5 Back Pain Prevention Exercises You Can Do Anywhere

Lauren Wood LAUREN WOOD

In the modern world, we spend the majority of our working day sitting at our desks. Sitting still is often unavoidable, but back pain doesn’t have to be. 

We get told so often that it’s bad for us to sit down for prolonged periods, and sure enough, we can feel the consequences with the occasional ache and twinge in the back. 

However, there are exercises you can do to protect against these twinges and pains. Check it out.

Why do you need back exercises?

When you’re sat down for a long time, you’re not using the muscles in your posterior chain, aka your hamstrings, butt, and back.  

It’s very much a case of ‘use it or lose it’. According to a 2015 study, sitting and leading a sedentary lifestyle can really weaken these muscles and even reduce your bone density. If they’re weakened, your body becomes imbalanced and you start to feel muscle knots and pains as you try to compensate. 

We’re going to help you start using those muscles again, and strengthen your back so you’re less likely to suffer from muscle weaknesses when you’re sat down.  

Let’s get started!

1. Bridges

One muscle group that gets seriously affected by hours sitting at a desk is the gluteus maximus aka- your butt. Luckily the bridge is here to help. What’s more, by strengthening your glutes, they can help to shore up your lower back too.

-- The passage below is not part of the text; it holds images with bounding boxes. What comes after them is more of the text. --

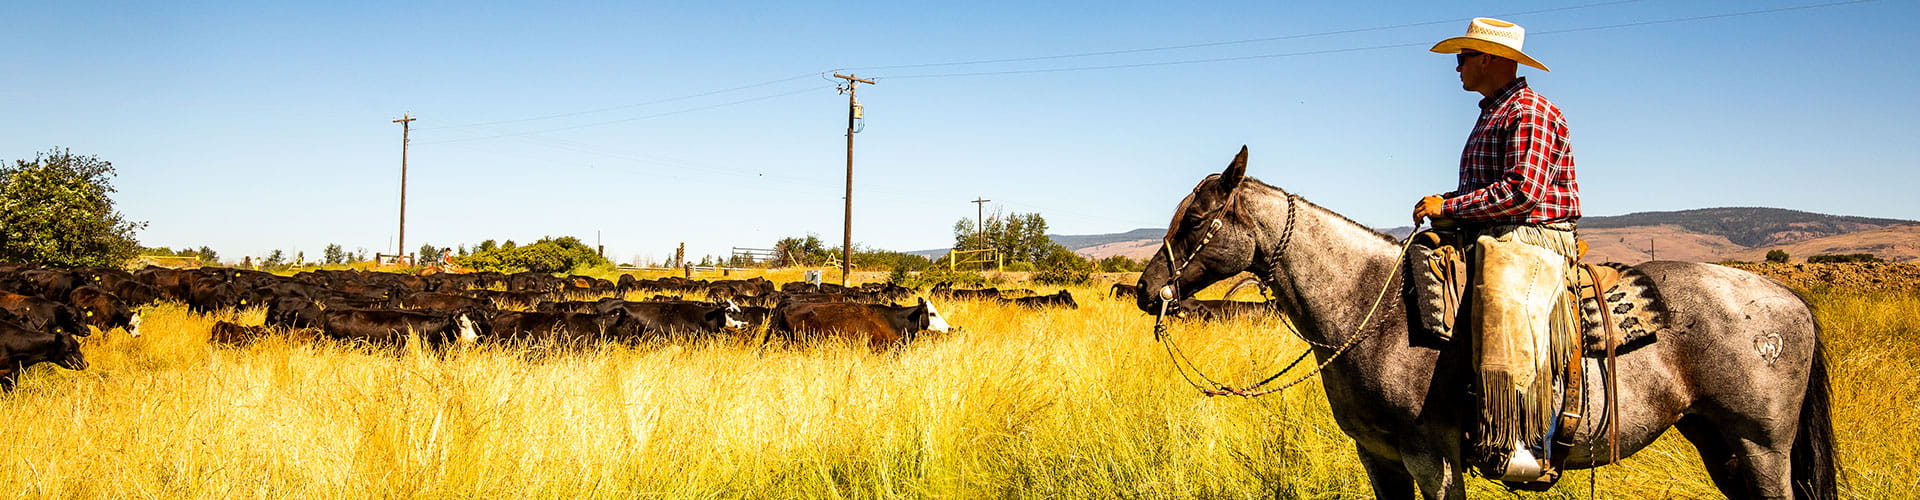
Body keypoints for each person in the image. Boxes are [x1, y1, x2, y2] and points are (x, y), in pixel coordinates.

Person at [1413, 17, 1581, 485]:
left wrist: (1448, 205)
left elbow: (1522, 192)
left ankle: (1524, 440)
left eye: (1462, 57)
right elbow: (1486, 189)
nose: (1457, 67)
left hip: (1527, 236)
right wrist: (1448, 209)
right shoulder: (1493, 111)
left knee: (1503, 304)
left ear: (1487, 58)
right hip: (1490, 230)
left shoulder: (1529, 110)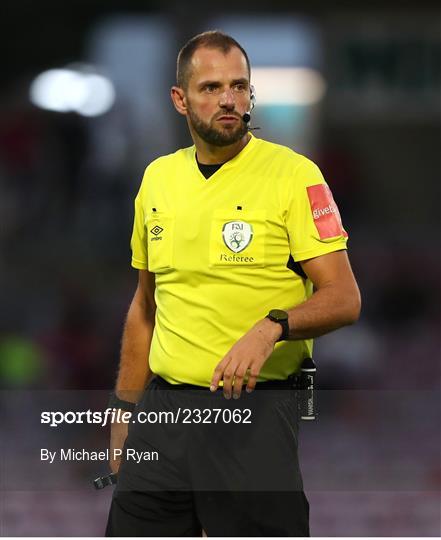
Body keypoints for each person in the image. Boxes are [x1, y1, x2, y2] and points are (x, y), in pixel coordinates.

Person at [105, 30, 361, 537]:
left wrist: (272, 327)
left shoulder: (294, 175)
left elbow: (344, 298)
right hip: (163, 413)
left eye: (239, 86)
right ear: (180, 99)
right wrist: (122, 415)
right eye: (211, 87)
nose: (228, 99)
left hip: (252, 416)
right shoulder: (157, 179)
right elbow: (145, 308)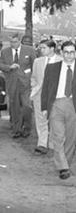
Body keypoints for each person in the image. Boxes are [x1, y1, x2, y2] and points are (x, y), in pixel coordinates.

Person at [41, 41, 76, 180]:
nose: (69, 55)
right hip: (56, 104)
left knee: (71, 138)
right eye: (66, 52)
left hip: (73, 106)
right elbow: (45, 88)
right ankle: (63, 167)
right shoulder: (52, 68)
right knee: (58, 137)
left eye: (72, 52)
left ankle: (65, 163)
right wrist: (44, 107)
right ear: (61, 53)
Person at [0, 33, 36, 138]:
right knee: (14, 108)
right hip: (12, 83)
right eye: (11, 42)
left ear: (20, 41)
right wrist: (9, 67)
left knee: (26, 106)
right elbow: (0, 64)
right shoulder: (5, 52)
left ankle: (27, 128)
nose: (12, 44)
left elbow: (35, 65)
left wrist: (32, 78)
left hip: (26, 84)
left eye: (15, 42)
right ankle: (17, 130)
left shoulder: (30, 50)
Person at [31, 39, 62, 155]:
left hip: (56, 96)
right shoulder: (37, 61)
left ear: (52, 48)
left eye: (44, 48)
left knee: (54, 119)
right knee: (40, 120)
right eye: (40, 48)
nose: (41, 50)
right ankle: (42, 144)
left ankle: (53, 144)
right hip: (39, 94)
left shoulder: (62, 61)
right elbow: (34, 77)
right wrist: (34, 87)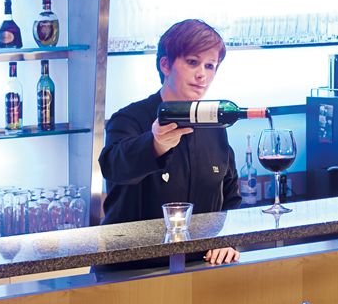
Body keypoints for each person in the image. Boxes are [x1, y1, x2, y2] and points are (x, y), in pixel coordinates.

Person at [99, 18, 241, 265]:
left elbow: (231, 196)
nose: (202, 74)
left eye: (210, 66)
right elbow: (114, 167)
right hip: (132, 270)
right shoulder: (129, 119)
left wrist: (227, 239)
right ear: (165, 64)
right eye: (192, 62)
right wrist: (155, 144)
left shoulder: (214, 126)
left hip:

  • Lie on your back with your feet flat on the floor, around hip-width apart
  • Keep your arms by your sides and push your hips up until your body is a straight line from your shoulders to your knees
  • At the top of the movement, squeeze your glutes
  • Slowly return your buttocks to the floor before beginning your next rep

2. Superman

Activating your posterior chain after a long day of sitting is essential to maintaining good back strength. The superman is a bodyweight movement that works everything from your hamstrings to your upper back

  • Lie on your front with your legs straight behind you and your arms out in front of you
  • Keeping both your arms and legs straight, raise your arms and shoulders and feet and knees off the floor, flexing the back and butt muscles. You kinda look like superman right now!
  • Hold that position for a couple of seconds, then return your hands and feet to the floor in a controlled motion

3. Knee Rolls

This exercise will loosen off your lower back muscles, increasing your range of flexibility and stretching out any problem areas. On top of that, it should help to strengthen your core, making for a more stable back. 

  • Lie on your back with your knees bent and your feet flat on the floor
  • Put your arms out to the sides so you’re lying in a T shape
  • Keeping your shoulders as flat on the ground as possible and your feet in the same spot, roll your knees to one side as far as they can go, or until they rest on the ground
  • Using your core strength, raise your legs back to the starting position, before dropping them to the other side

4. Lying Lateral Leg Lifts

This is more than just a mouthful. Often the outer muscles on your glutes go unloved in a workout, but not with the lying lateral leg lifts. By drilling this movement, you can create a more stable pelvis, which can reduce strain on the back.

  • Lie on your side with your legs straight and together
  • Bend the lower leg slightly
  • Tighten your abs to engage the core and raise the top leg up until it’s at about 45 degrees. Remember to keep it straight throughout the movement
  • Hold it in position, before returning it slowly to the other leg
  • When you’ve finished your reps roll on to the other side to work the other leg

5. Cat Stretches

This is one of the most satisfying stretches you can do. By completely elongating the back you can take the tension off the spine, whilst strengthening and stretching the muscles that support it.

  • Begin on all fours with your hands and knees around hip-width apart
  • Start to arch the back, imagining you’re pressing your back up to the ceiling, whilst pulling the belly button in towards the spine
  • Hold this position for a few seconds, before relaxing the muscles, returning your back to a flat position

With these pain-preventing, back-strengthening movements, you should be able to keep any twinges and aches at bay for longer. 

These movements are simple and don’t require any equipment, so you can do them at home after a long day sitting in front of a screen. Or, if you’re really in need of a rejuvenating stretch, find a quiet corner in the office and unlock those tense muscles whenever you need. 

Aim to perform them two or three times a week to start building strength in your back.